YOUR INSTRUCTIONS: Print the listing exactly as it stands, and skip any pictures in it.

DATA TO PROCESS:
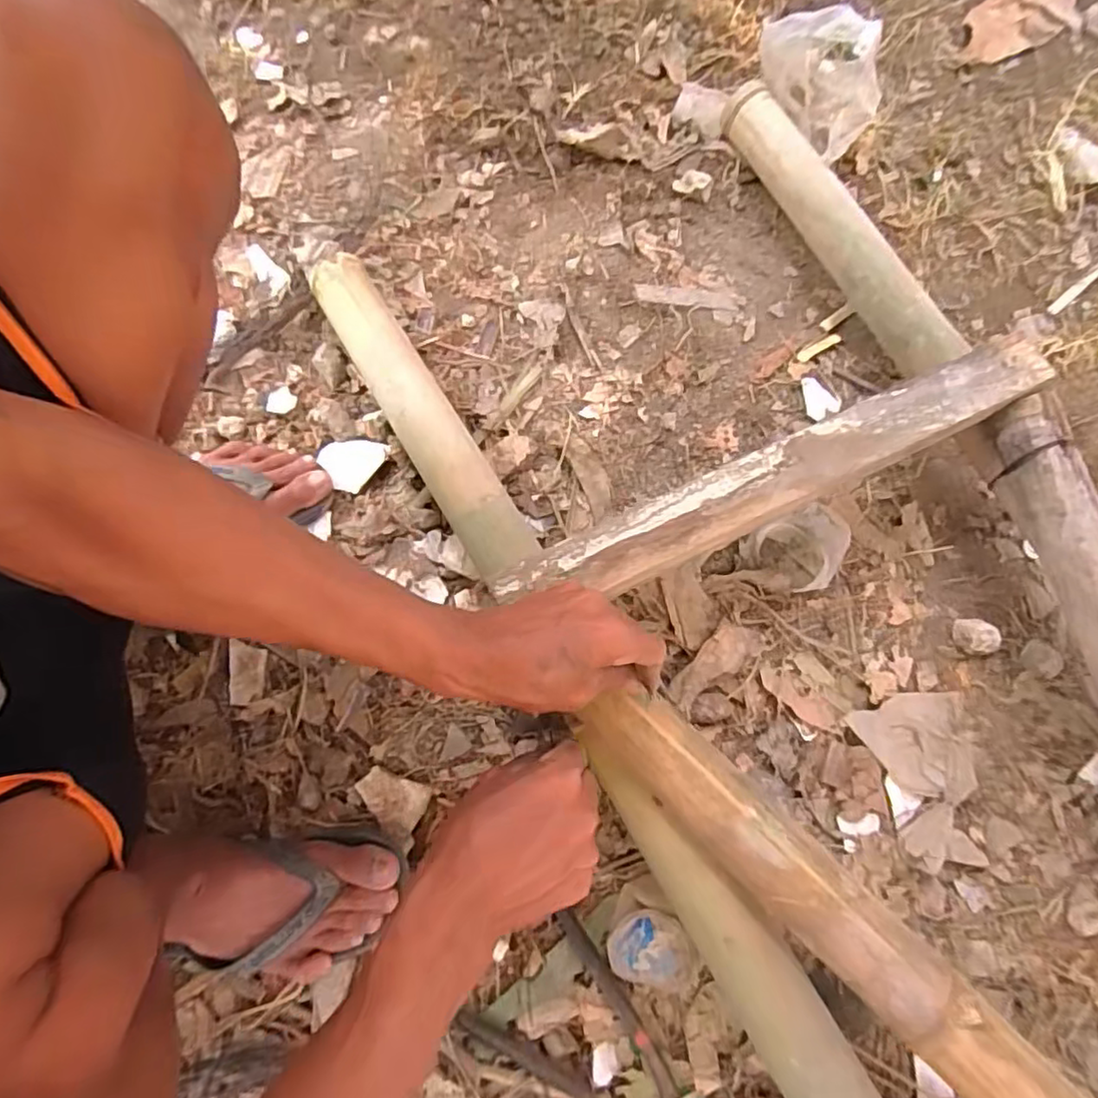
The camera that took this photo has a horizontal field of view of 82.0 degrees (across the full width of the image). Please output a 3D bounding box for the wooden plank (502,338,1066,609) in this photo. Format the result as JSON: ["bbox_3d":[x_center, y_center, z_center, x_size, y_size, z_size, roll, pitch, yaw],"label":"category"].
[{"bbox_3d":[0.204,-0.061,0.536,0.516,0.022,0.061,-25,77,-7],"label":"wooden plank"}]

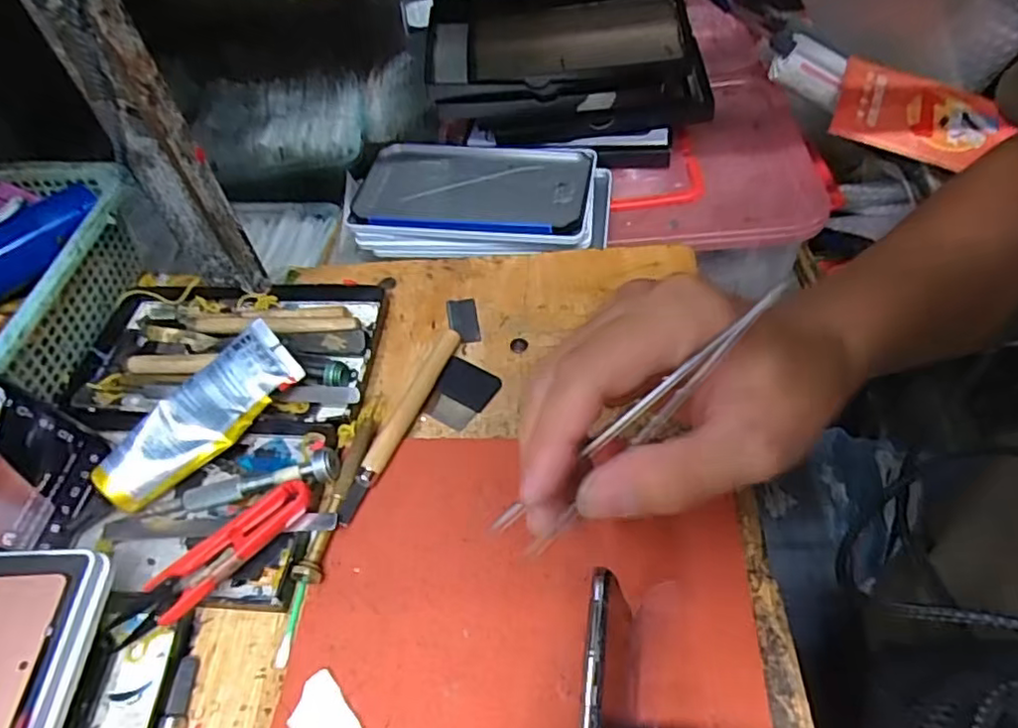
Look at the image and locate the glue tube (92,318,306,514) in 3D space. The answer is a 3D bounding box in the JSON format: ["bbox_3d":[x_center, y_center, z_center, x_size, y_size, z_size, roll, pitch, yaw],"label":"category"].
[{"bbox_3d":[-0.162,0.028,0.331,0.040,0.023,0.111,44,82,7],"label":"glue tube"}]

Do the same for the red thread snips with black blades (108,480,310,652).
[{"bbox_3d":[-0.137,0.091,0.295,0.097,0.011,0.024,-35,58,-25],"label":"red thread snips with black blades"}]

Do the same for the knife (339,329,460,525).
[{"bbox_3d":[-0.058,0.030,0.348,0.011,0.015,0.126,17,55,18],"label":"knife"}]

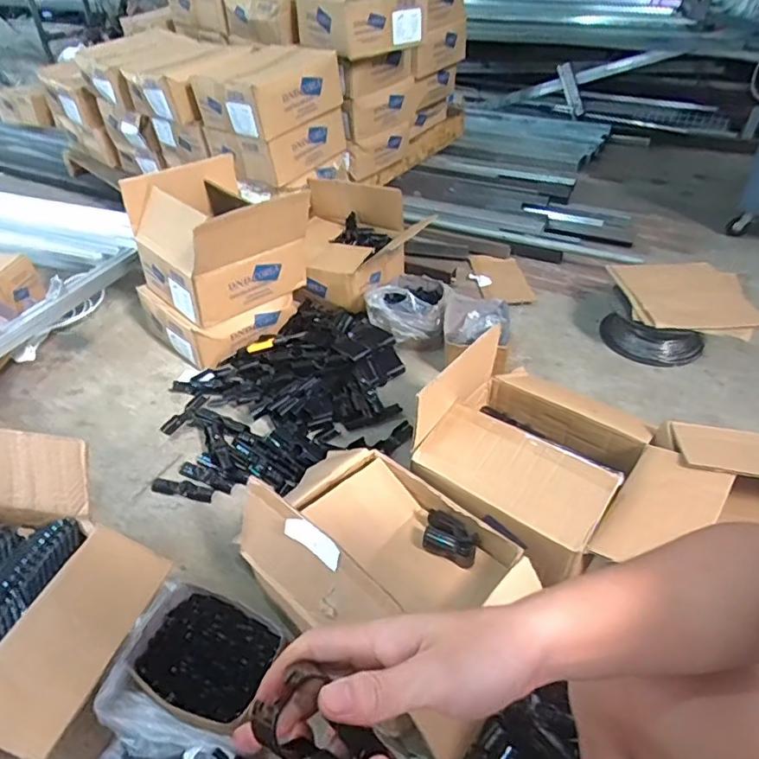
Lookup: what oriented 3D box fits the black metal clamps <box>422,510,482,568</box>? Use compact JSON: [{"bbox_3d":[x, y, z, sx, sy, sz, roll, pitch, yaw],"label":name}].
[{"bbox_3d":[0.112,0.252,0.880,0.095,0.036,0.066,19,44,24],"label":"black metal clamps"}]

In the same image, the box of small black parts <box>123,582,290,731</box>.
[{"bbox_3d":[-0.248,0.401,0.804,0.192,0.071,0.155,18,44,23],"label":"box of small black parts"}]

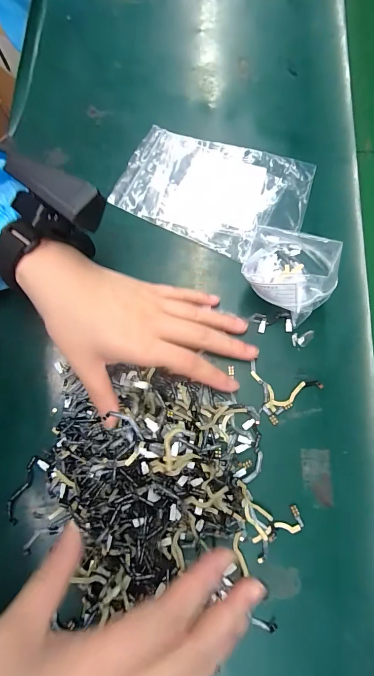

SOLUTION BELOW:
The camera that took this photo has a horizontal field of view of 82.0 degrees (across the full width of the image). Please output a 3D bounding box for the wooden plank (502,338,1066,609) in this photo. Format the result as JSON: ["bbox_3d":[x_center, y_center, z_center, x_size, y_size, z_size, roll, pitch, yaw],"label":"category"].
[{"bbox_3d":[0.204,-0.061,0.536,0.516,0.022,0.061,-25,77,-7],"label":"wooden plank"}]

Look at the image and locate the glue tube (92,318,306,514) in 3D space. The answer is a 3D bounding box in the JSON format: ["bbox_3d":[x_center, y_center, z_center, x_size, y_size, z_size, roll, pitch, yaw],"label":"category"].
[{"bbox_3d":[-0.162,0.028,0.331,0.040,0.023,0.111,44,82,7],"label":"glue tube"}]

Do the same for the red thread snips with black blades (108,480,310,652).
[{"bbox_3d":[-0.137,0.091,0.295,0.097,0.011,0.024,-35,58,-25],"label":"red thread snips with black blades"}]

Do the same for the knife (339,329,460,525).
[{"bbox_3d":[-0.058,0.030,0.348,0.011,0.015,0.126,17,55,18],"label":"knife"}]

Lookup: what oriented 3D box fits the black metal clamps <box>422,510,482,568</box>? Use compact JSON: [{"bbox_3d":[x, y, z, sx, sy, sz, roll, pitch, yaw],"label":name}].
[{"bbox_3d":[0.112,0.252,0.880,0.095,0.036,0.066,19,44,24],"label":"black metal clamps"}]

In the same image, the box of small black parts <box>123,582,290,731</box>.
[{"bbox_3d":[-0.248,0.401,0.804,0.192,0.071,0.155,18,44,23],"label":"box of small black parts"}]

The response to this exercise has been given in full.